One in 10 spend £8,000 a year online
A record 39 million people are now shopping online, according to official statistics.
It is estimated that some 76% people have made online purchases in the last year, equivalent to one million more people than last year.
Typically people spent between £100 and £500 in the past three months, though 9% of people spent over £2,000, equivalent to at least £8,000 a year, the Office for National Statistics (ONS) reported.
Consumers were most likely to buy clothing and sports goods, followed by household items and making travel arrangements.
Some 90% of under-35s made purchases through the web, though half as many pensioners (42%) did so.
The main reasons for avoiding internet shopping were a preference for buying from a person (56%), worries about security or privacy (27%) and not knowing how to shop online (19%).

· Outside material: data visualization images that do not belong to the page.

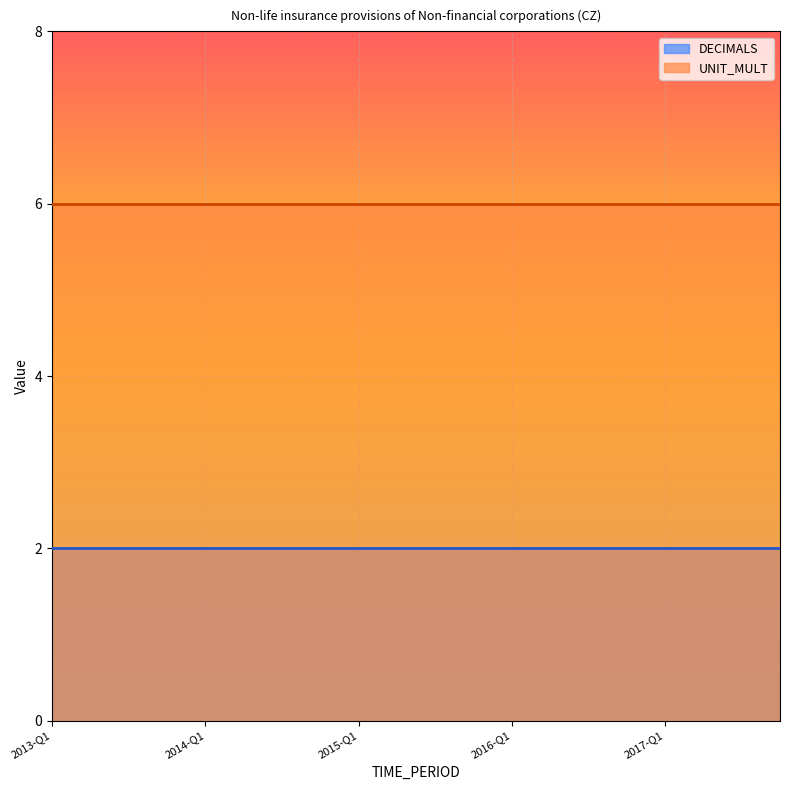

What position from the left is 2017-Q1?

17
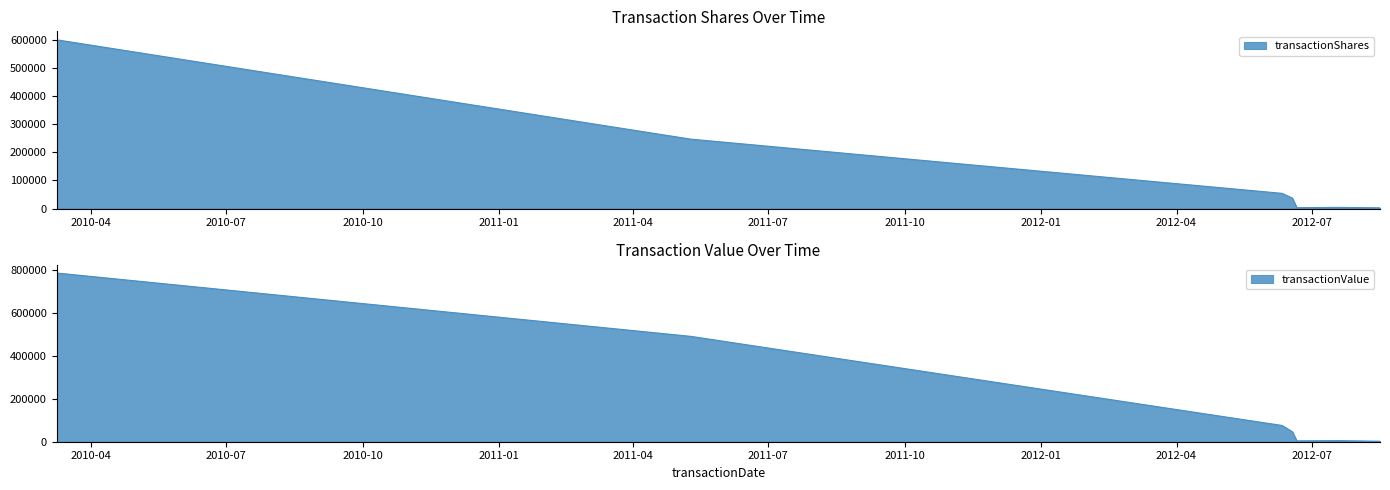

How many values in the transactionShares series are below 37028?

3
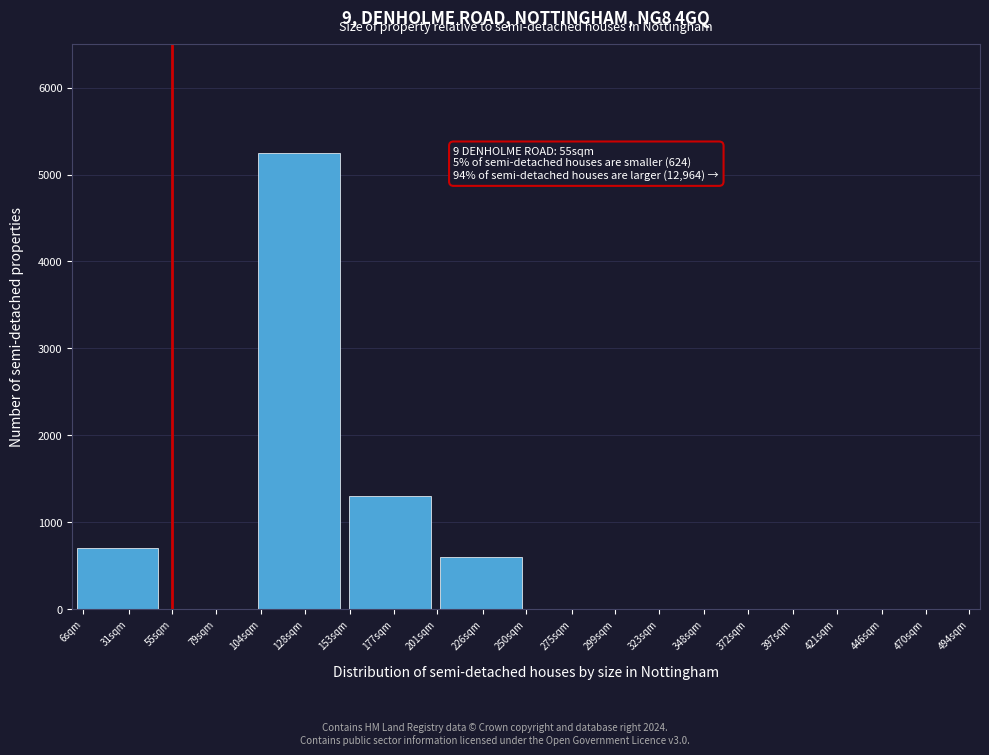

Reading left to right, extract all data points from this chart.

31sqm=700	79sqm=0	128sqm=5250	177sqm=1300	226sqm=600	275sqm=0	323sqm=0	372sqm=0	421sqm=0	470sqm=0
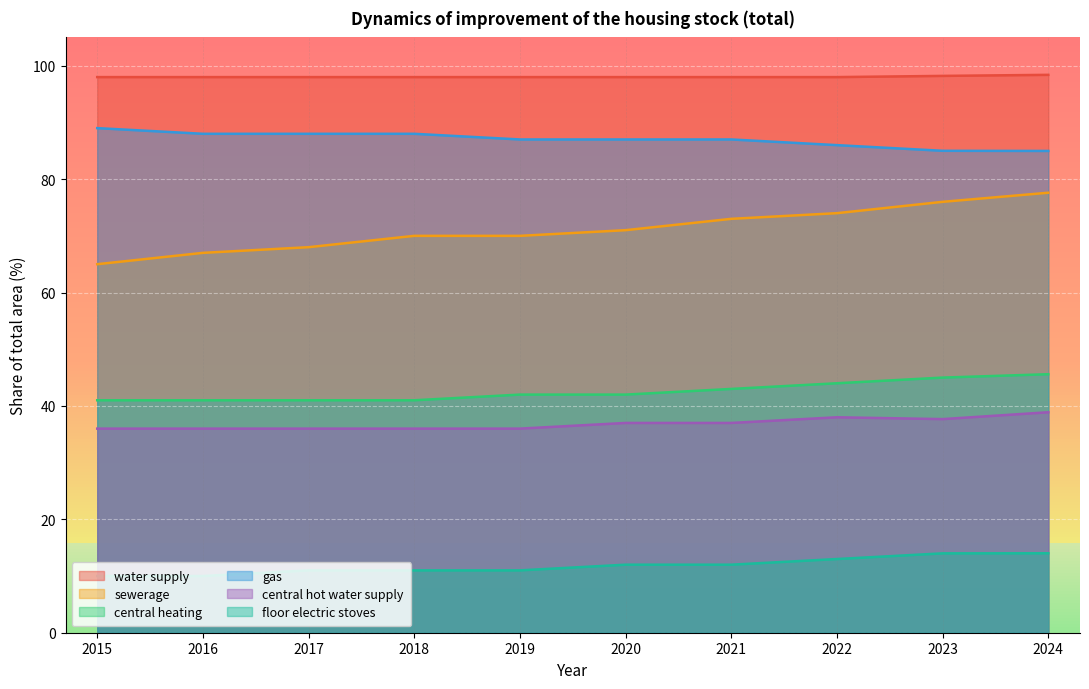

List the series in order of their peak value, lowest first.

floor electric stoves, central hot water supply, central heating, sewerage, gas, water supply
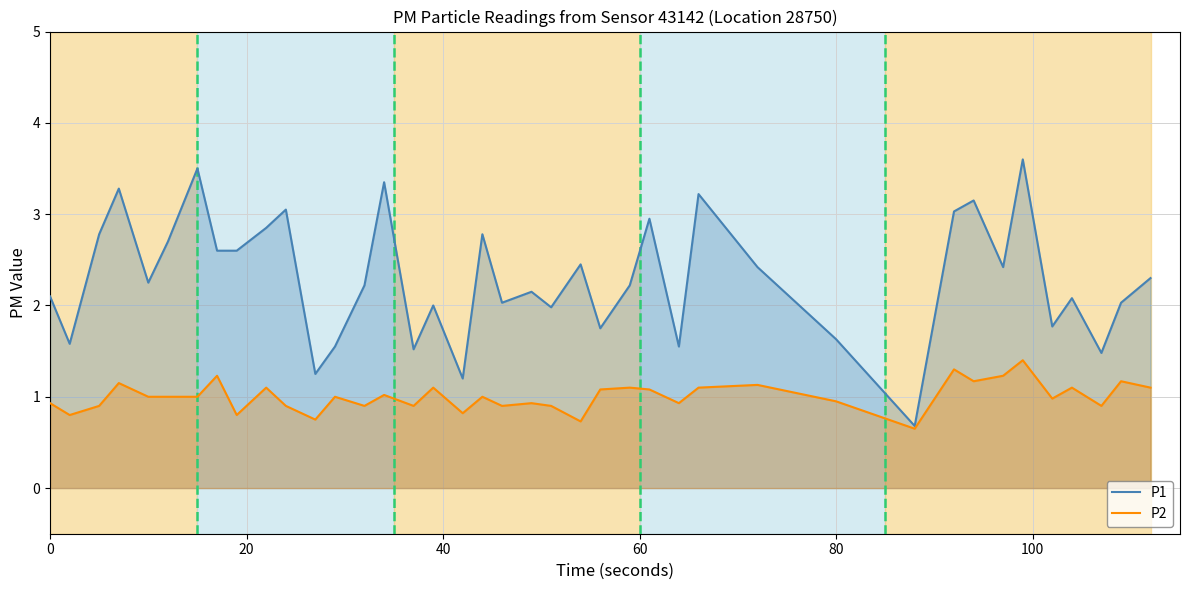

Which series has the largest range (max minus min)?

P1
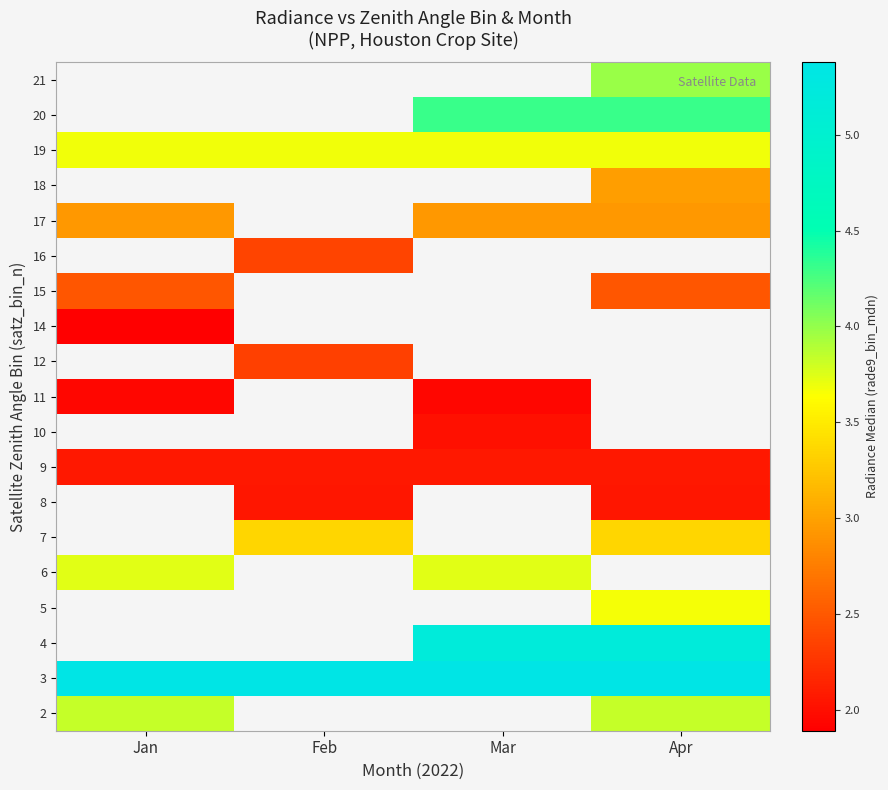

List the labels in order of 20 value, smallest first.

Jan, Feb, Mar, Apr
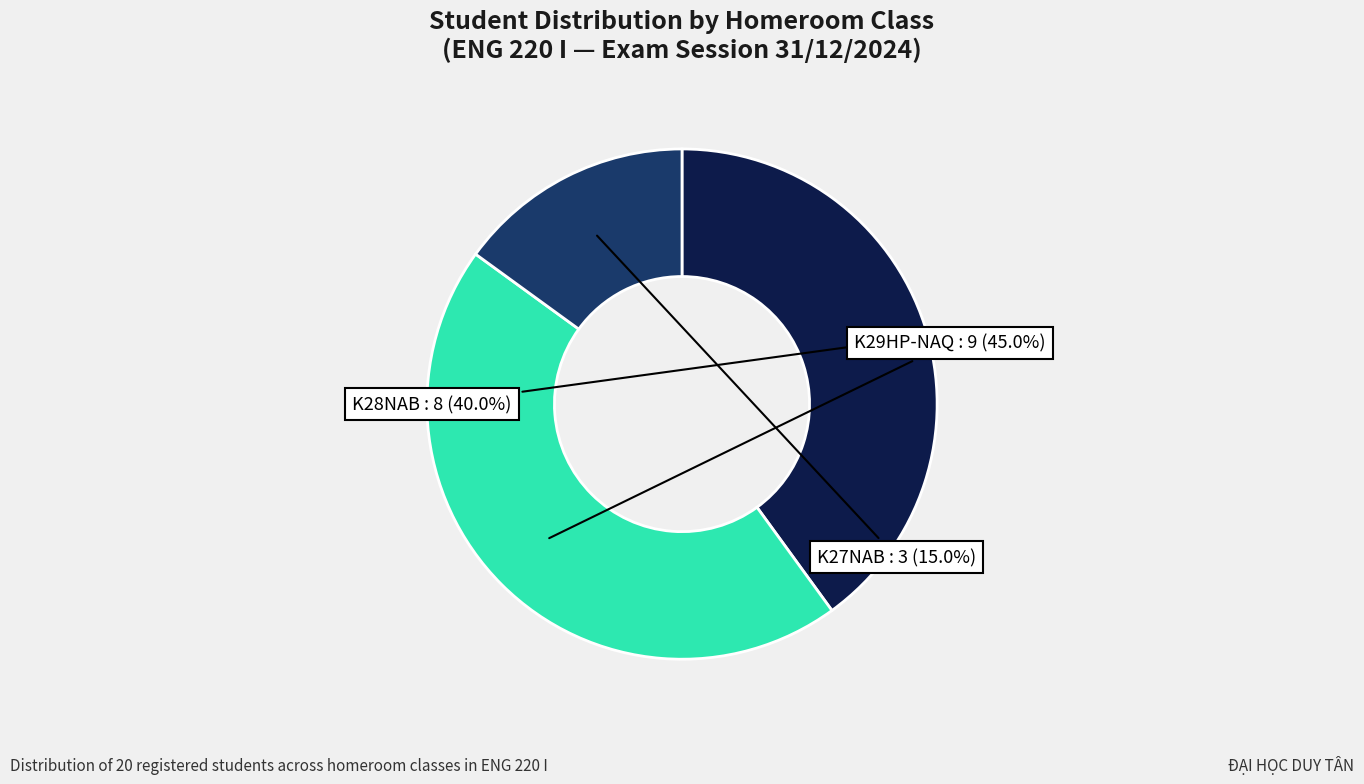

Does K27NAB account for over 50% of the chart?

No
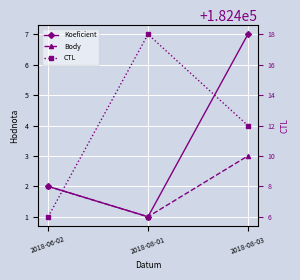

At which category does the chart reach its minimum across all series?

2018-08-01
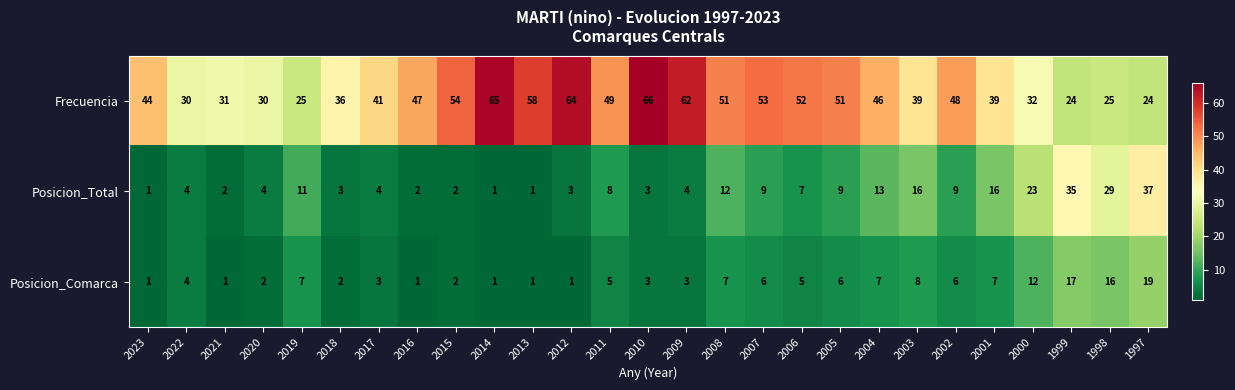

Which series changed the most between 2018 and 2009?

Frecuencia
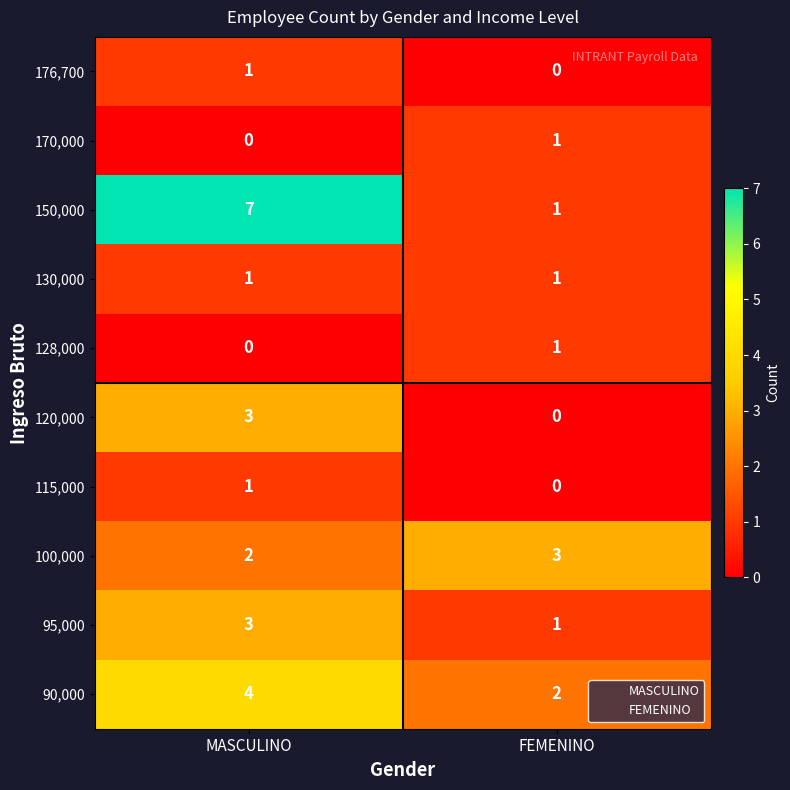

What is the maximum value for 120,000?

3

Online banking is still growing at a steady rate, rising 3% for each of the last four years. The ONS estimates 29 million adults banked online in the past three months, but one in seven people (14%) still have safety concerns about banking online.
Online security expert Ryan Wilk, of NuData Security, said: "Online and mobile banking is among the most attractive targets for cybercriminals and hackers, and face constant assaults. We have witnessed it escalate over the past couple years tremendously and seen attack vectors change almost monthly.
"While online banking is becoming more and more convenient, all of this exposes banks and customers to a whole new breed of fraud."
According to the ONS, 3% of people have been affected by 'phishing' scams - where users are tricked into giving out their details - and 2% of people have had their debit and credit cards used fraudulently.
Phishing scams are typically fraudulent email messages from seemingly legitimate sources (your internet service provider, mobile phone provider, bank etc). These messages usually direct you to a counterfeit website or ask you to divulge private information (password, PIN, credit card numbers, or other account updates), which is then used to commit identity theft.